Data for this exercise:
------------------------------------------------------------------------
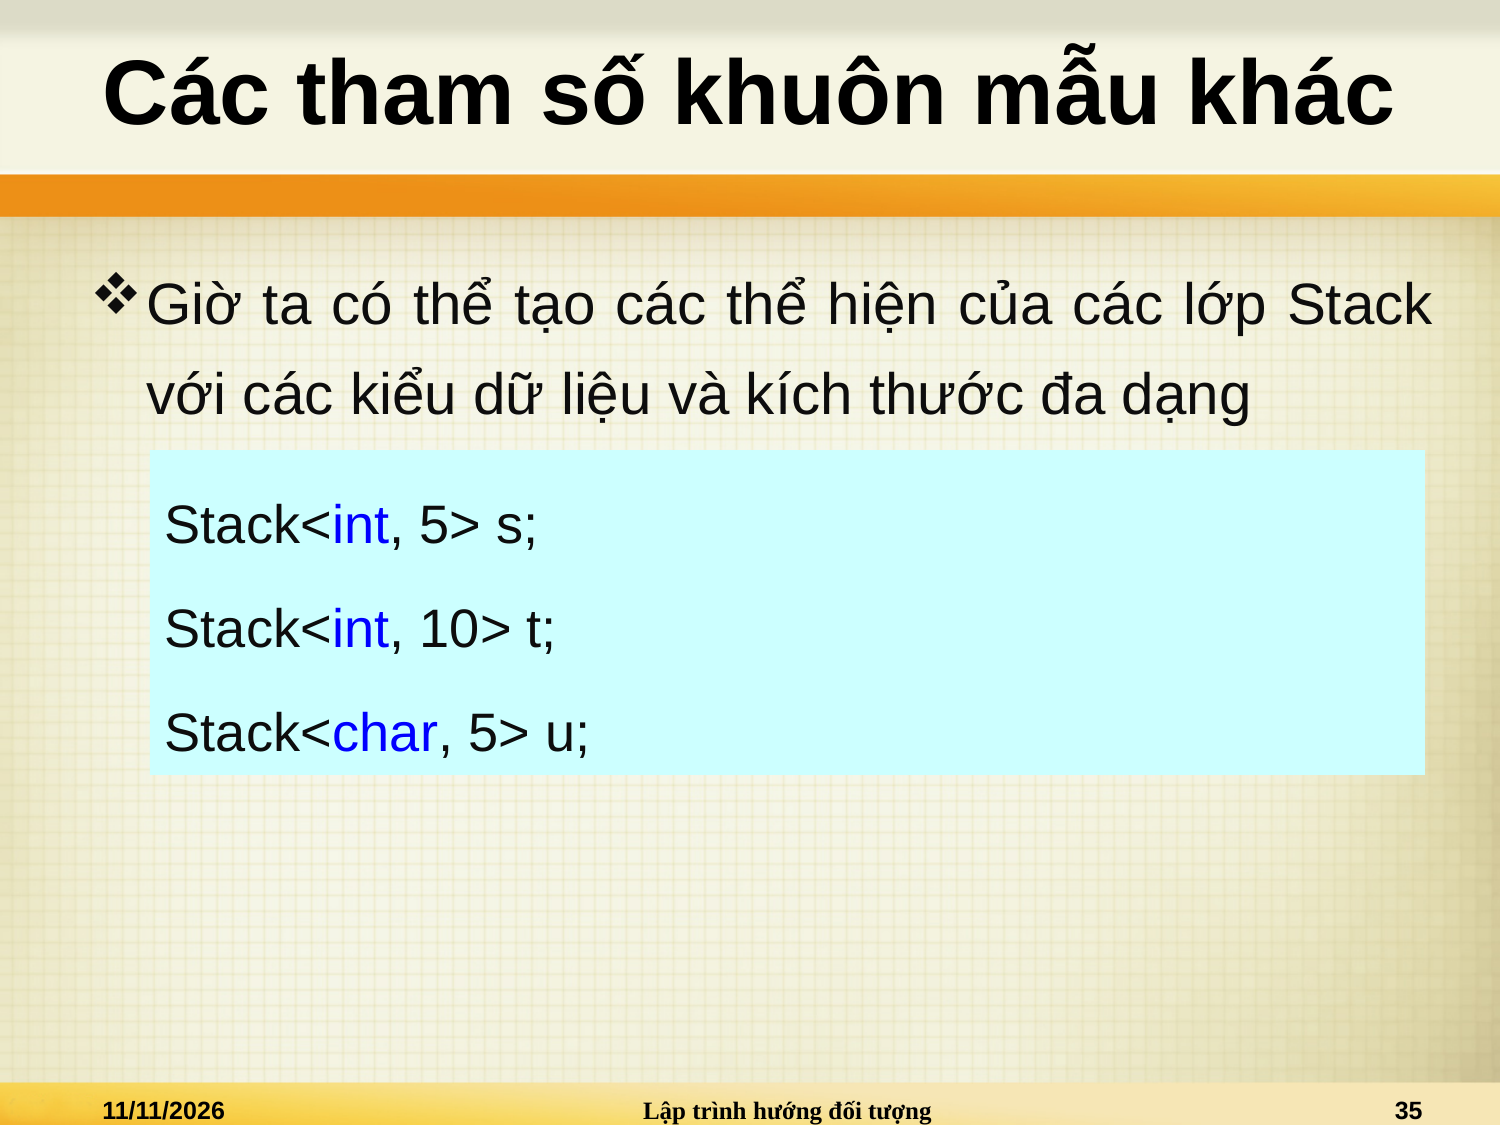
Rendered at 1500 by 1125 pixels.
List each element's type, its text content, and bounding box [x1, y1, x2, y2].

slide_number 35 [1087, 1087, 1438, 1125]
list Giờ ta có thể tạo các thể hiện của các lớp Stack với các kiểu dữ liệu và kích thước đa dạng [75, 237, 1450, 1046]
picture [0, 175, 1500, 1125]
title Các tham số khuôn mẫu khác [0, 0, 1500, 175]
text_box Stack<int, 5> s; Stack<int, 10> t; Stack<char, 5> u; [149, 450, 1425, 775]
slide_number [87, 1087, 438, 1125]
footer Lập trình hướng đối tượng [549, 1087, 1025, 1125]
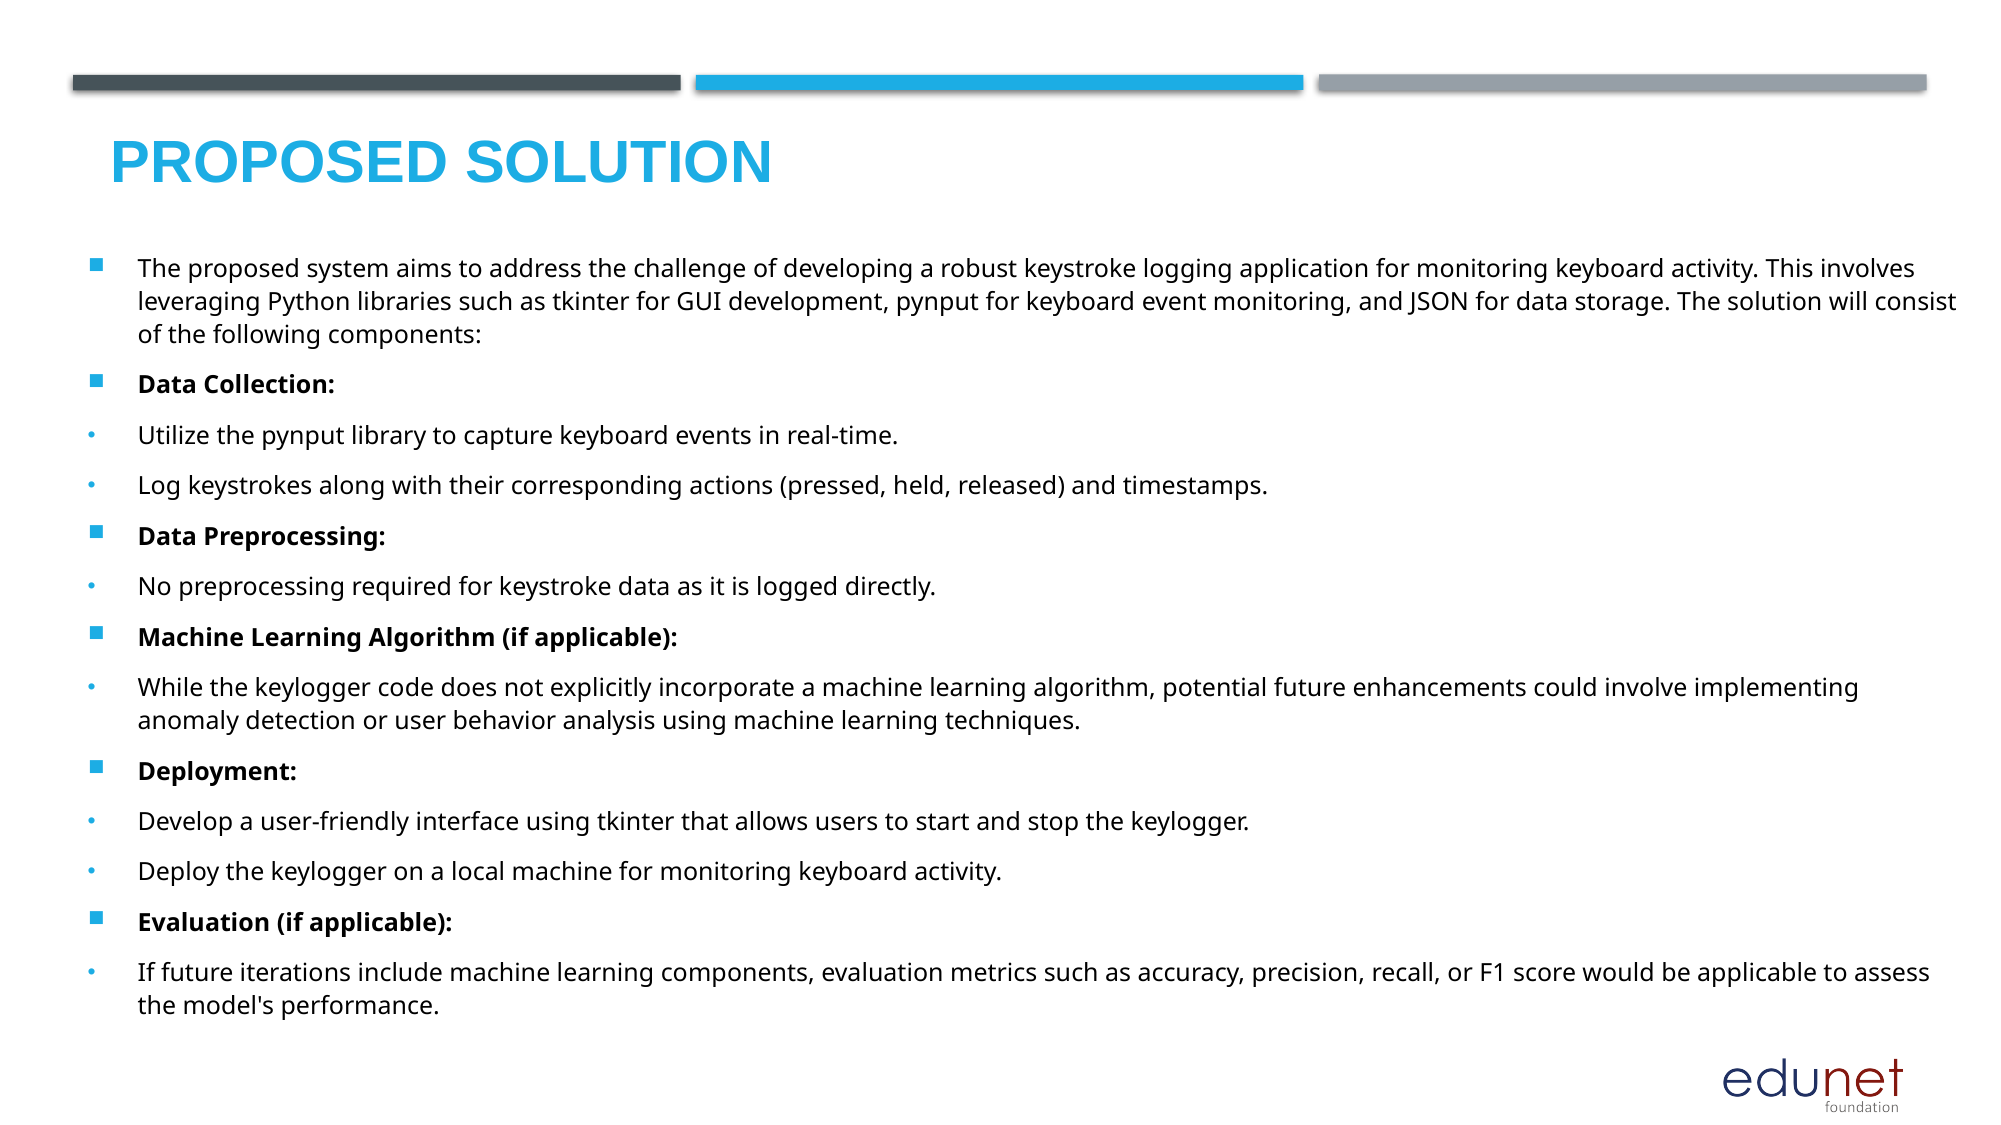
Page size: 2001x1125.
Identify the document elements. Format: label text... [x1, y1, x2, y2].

list The proposed system aims to address the challenge of developing a robust keystroke logging application for monitoring keyboard activity. This involves leveraging Python libraries such as tkinter for GUI development, pynput for keyboard event monitoring, and JSON for data storage. The solution will consist of the following components: Data Collection: Utilize the pynput library to capture keyboard events in real-time. Log keystrokes along with their corresponding actions (pressed, held, released) and timestamps. Data Preprocessing: No preprocessing required for keystroke data as it is logged directly. Machine Learning Algorithm (if applicable): While the keylogger code does not explicitly incorporate a machine learning algorithm, potential future enhancements could involve implementing anomaly detection or user behavior analysis using machine learning techniques. Deployment: Develop a user-friendly interface using tkinter that allows users to start and stop the keylogger. Deploy the keylogger on a local machine for monitoring keyboard activity. Evaluation (if applicable): If future iterations include machine learning components, evaluation metrics such as accuracy, precision, recall, or F1 score would be applicable to assess the model's performance. [72, 178, 1978, 1091]
picture [1719, 1091, 1905, 1116]
title Proposed Solution [95, 115, 1905, 178]
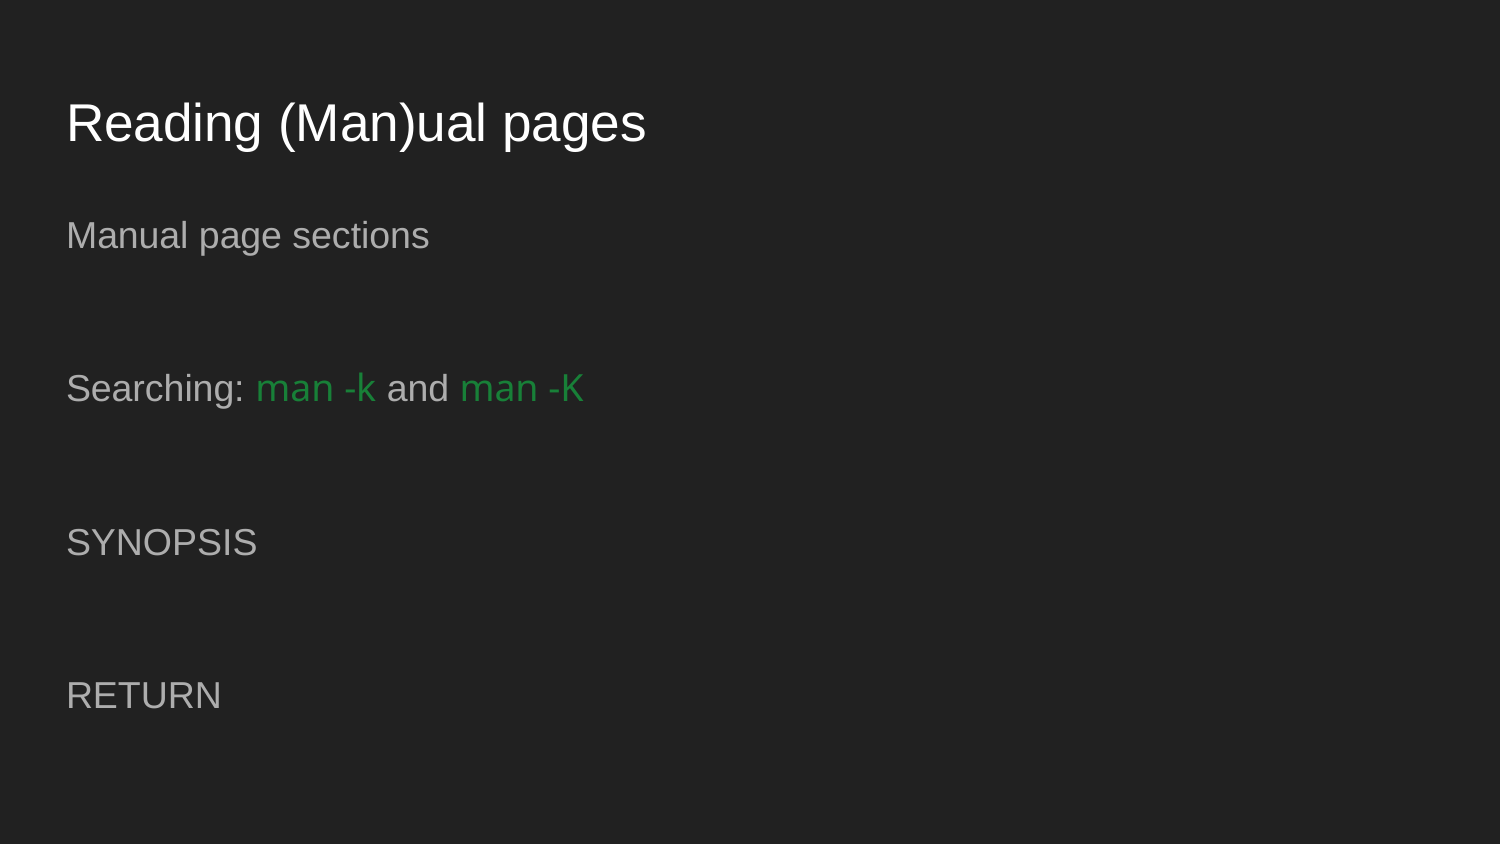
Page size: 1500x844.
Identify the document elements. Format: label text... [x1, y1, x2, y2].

list Manual page sections Searching: man -k and man -K SYNOPSIS RETURN [51, 189, 1449, 750]
title Reading (Man)ual pages [51, 72, 1449, 167]
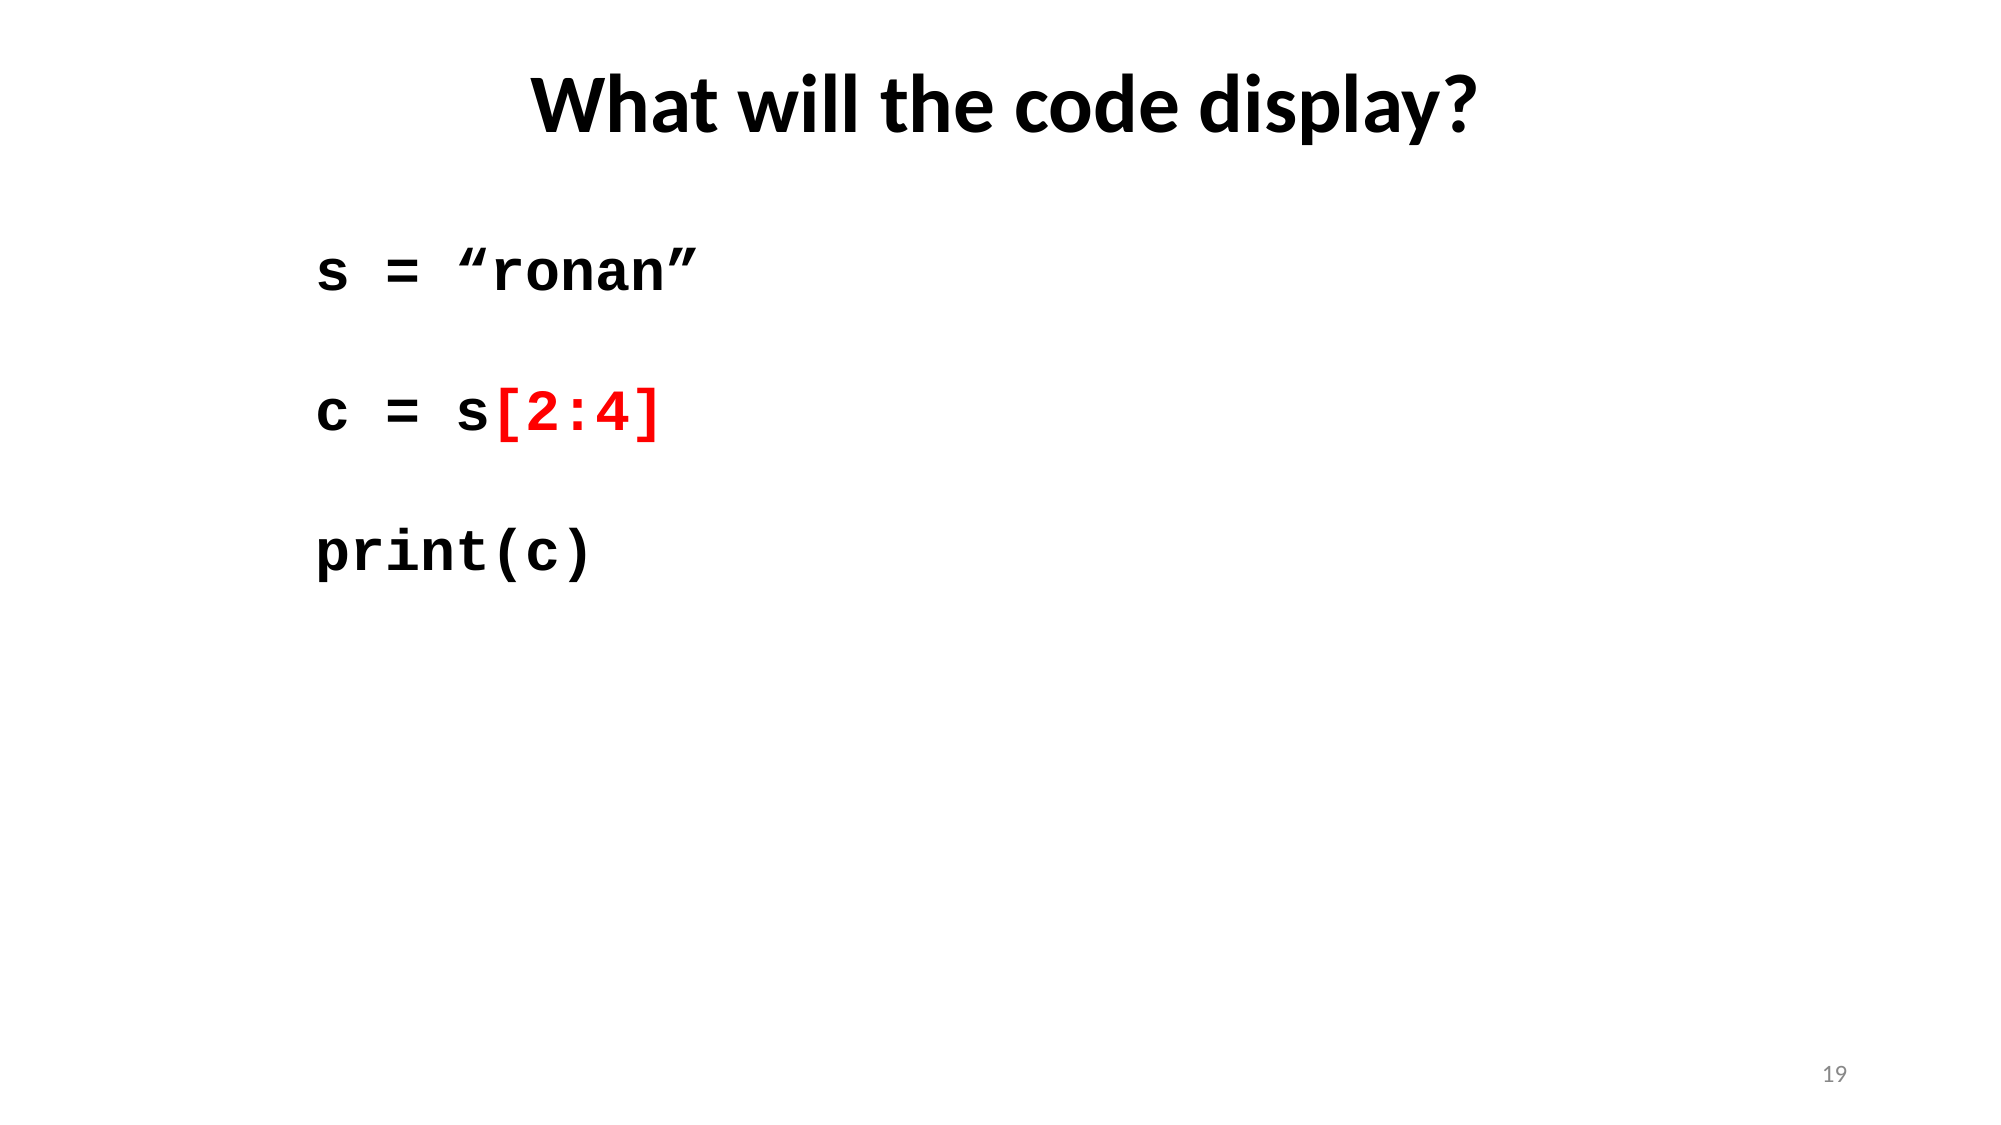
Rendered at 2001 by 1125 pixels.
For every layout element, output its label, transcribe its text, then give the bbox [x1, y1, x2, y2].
------------------------------------------------------------------------
If a line of the data contains "size", copy it out.

Page size: 2001x1125.
Page size: 1500x844.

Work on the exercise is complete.